Chris Marker, one of the world’s greatest living filmmakers, died today. Best known for his science fiction short La Jetée, in my view the greatest science fiction film ever made*, Marker really should be known as an experimental creator of political films, most notably his opus, Grin Without A Cat, his lengthy 1977 documentary about the hope and collapse of the revolutionary European left in the late 60s and early 70s. What I love about Marker, and I feel this even more strongly about Agnes Varda, is his ability to experiment while creating politically and socially relevant film. He could subvert and play with narrative while not abandoning it entirely. I contrast this with so much experimental American film, which too often tends towards exercises in imagery without even a pretense of storytelling (the descendants of Stan Brakhage). Or if the filmmaker does try to tell a story, the person is afraid to break away from early 21st century faux-ironic posturing and craft a story that not only fits the experiment but moves it forward (basically this is how I sum up the whole mumblecore thing).
A great loss.
* Note that I actually dislike science fiction as a genre. Put something in space, the future or with a monster and I am basically disinterested. This is probably why my two favorite science fiction films are La Jetee and Solaris. Solaris may be in space but basically nothing happens at the same time that everything happens. Anyway, take my science fiction opinions with a grain of salt.

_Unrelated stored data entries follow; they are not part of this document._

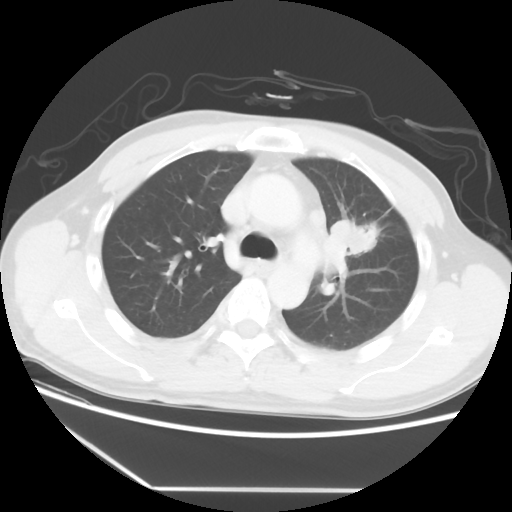
Chest CT, one axial slice; position 38 of 56 along the scan axis; reconstruction kernel STANDARD; 120 kVp; lung window (W 1500 / L -600 HU); 5 mm slice thickness; 512 × 512 image matrix. Patient: male, 53 years. Case-level facts recorded for this patient, not image findings: clinical TNM (as recorded): T2a N1 M1b.
Outlined on this slice (bounding box drawn by a radiologist):
- lung tumour (recorded histology: adenocarcinoma): bounding box <330,213,376,259> (left, top, right, bottom; pixels)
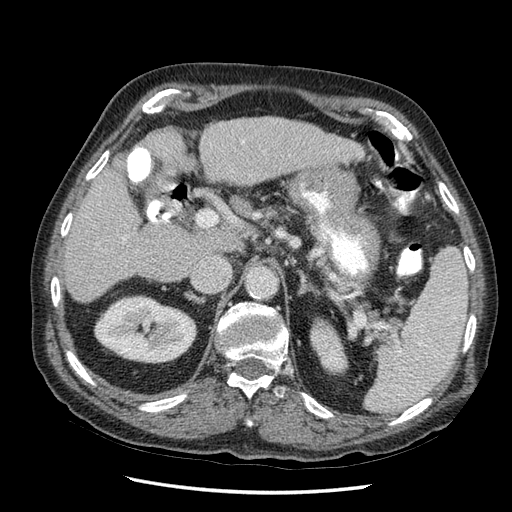
Contrast-enhanced abdominal CT (liver protocol), one axial slice; position 23 of 67 along the scan axis; 120 kVp; soft-tissue window (W 400 / L 40 HU); 512 × 512 image matrix, field of view 360 × 360 mm. From the clinical record (not read from this slice): diagnosis: hepatocellular carcinoma (patient treated with transarterial chemoembolisation; whether this scan precedes or follows treatment is not stated here); TNM stage (as recorded): Stage-I; Child-Pugh class: A; tumour differentiation: moderately differentiated; tumour nodularity: uninodular.
Annotated regions visible in this slice (semi-automatic segmentation, software-assisted and operator-edited):
- liver parenchyma outside the tumour (the mass and vessels are separate outlines, so this box may not span the whole liver): bounding box [x1, y1, x2, y2] px = [64, 118, 360, 300]
- portal vein: [118, 143, 242, 246]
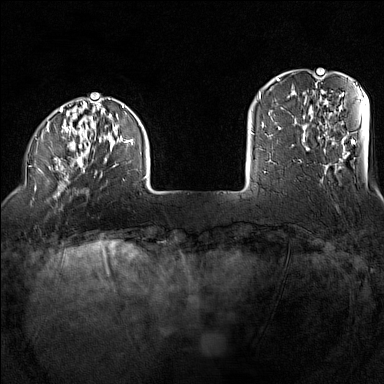
Breast MRI (dynamic contrast-enhanced), one axial slice. Slice 23 of 160 in the series (ordered by position). Dynamic contrast-enhanced series, time point 2 of 7 at this slice position (early post-contrast). 1.5 T. TE 1.8 ms, TR 5 ms. 384 × 384 image matrix, field of view 300 × 300 mm. Female patient.
Structures marked on this image (semi-automatically segmented with operator editing):
- enhancing-tissue mask used for the functional tumour volume (all voxels passing the contrast-enhancement thresholds inside the analysis volume; usually the tumour): box from (x=29, y=98) to (x=147, y=198) px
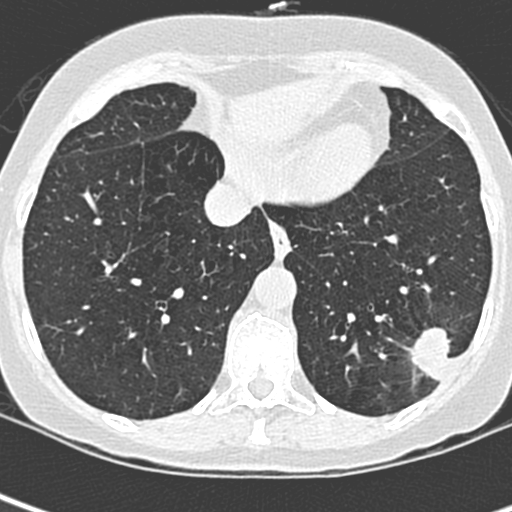
Low-dose screening chest CT, one axial slice; slice 84 of 252 in the series (ordered by position); lung window (W 1500 / L -600 HU); 512 × 512 image matrix, field of view 271 × 271 mm.
Structures marked on this image (expert manual segmentation):
- lesion 1 (tumor, lower lobe of left lung): bounding box (x1, y1, x2, y2) in pixels: (411, 327, 456, 382)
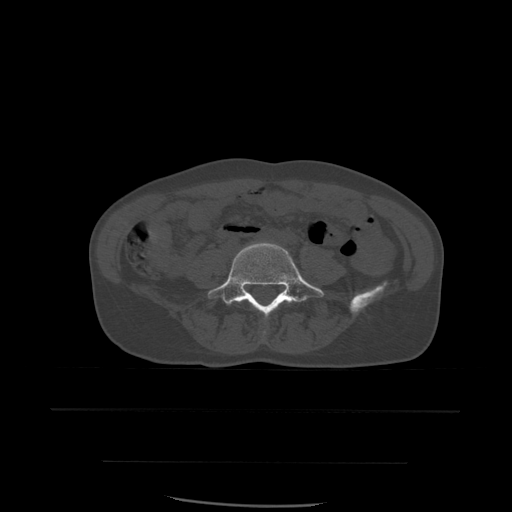
CT including the spine, one axial slice. Slice 153 of 574 in the series (ordered by position). Bone window (W 1800 / L 400 HU). 1.25 mm slice thickness. 512 × 512 image matrix. Patient age 48 years. From the clinical record (not read from this slice): primary cancer: lung; vertebrae with lytic lesions (as recorded): T11.
Annotated regions visible in this slice (semi-automatically segmented with operator editing):
- L4 vertebra: bounding box (x1, y1, x2, y2) in pixels: (237, 301, 242, 304)
- L5 vertebra: (208, 243, 324, 317)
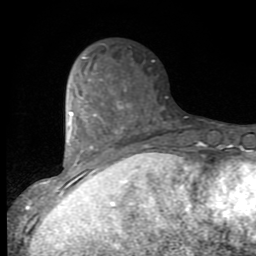
Breast MRI (dynamic contrast-enhanced), one axial slice; position 31 of 80 along the scan axis; cropped to one breast; dynamic contrast-enhanced series, time point 2 of 9 at this slice position (early post-contrast); 1.5 T; TE 2.7 ms, TR 6.8 ms; 2 mm slice thickness; 256 × 256 image matrix, field of view 145 × 145 mm. Female patient.
Outlined on this slice (semi-automatically segmented with operator editing):
- enhancing-tissue mask used for the functional tumour volume (all voxels passing the contrast-enhancement thresholds inside the analysis volume; usually the tumour): bounding box (x1, y1, x2, y2) in pixels: (53, 57, 131, 193)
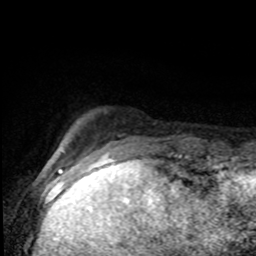
Breast MRI (dynamic contrast-enhanced), one axial slice. Slice 14 of 80 in the series (ordered by position). Cropped to one breast. Dynamic contrast-enhanced series, time point 2 of 8 at this slice position (early post-contrast). 1.5 T. TE 4.2 ms, TR 7 ms. 256 × 256 image matrix. Female patient.
Outlined on this slice (semi-automatically segmented with operator editing):
- enhancing-tissue mask used for the functional tumour volume (all voxels passing the contrast-enhancement thresholds inside the analysis volume; usually the tumour): box from (x=109, y=134) to (x=182, y=155) px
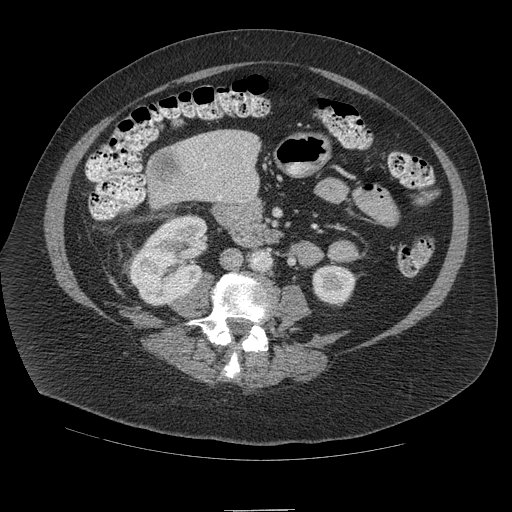
Contrast-enhanced abdominal CT (liver protocol), one axial slice. 140 kVp. Soft-tissue window (W 400 / L 40 HU). 512 × 512 image matrix, field of view 420 × 420 mm. Case-level facts recorded for this patient, not image findings: diagnosis: hepatocellular carcinoma (patient treated with transarterial chemoembolisation; whether this scan precedes or follows treatment is not stated here); TNM stage (as recorded): Stage-IVB; Child-Pugh class: A; tumour differentiation: poorly differentiated.
Annotated regions visible in this slice (semi-automatically segmented with operator editing):
- liver parenchyma outside the tumour (the mass and vessels are separate outlines, so this box may not span the whole liver): box from (x=186, y=130) to (x=260, y=197) px
- mass: (x=144, y=148)–(x=183, y=191)
- portal vein: (x=190, y=137)–(x=249, y=171)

And this is real salt that is on Earth. Not some phony space salt.
…[SL] Kenny has a great Marker quote about Vertigo. I will also add that I think Sans Soleil is almost as great as La Jetee.
…[EL] Reading that Marker quote on Vertigo Scott references, I not only think that sums up so much about Marker himself, but it reminds me that his generation of French intellectuals really did some amazing film criticism.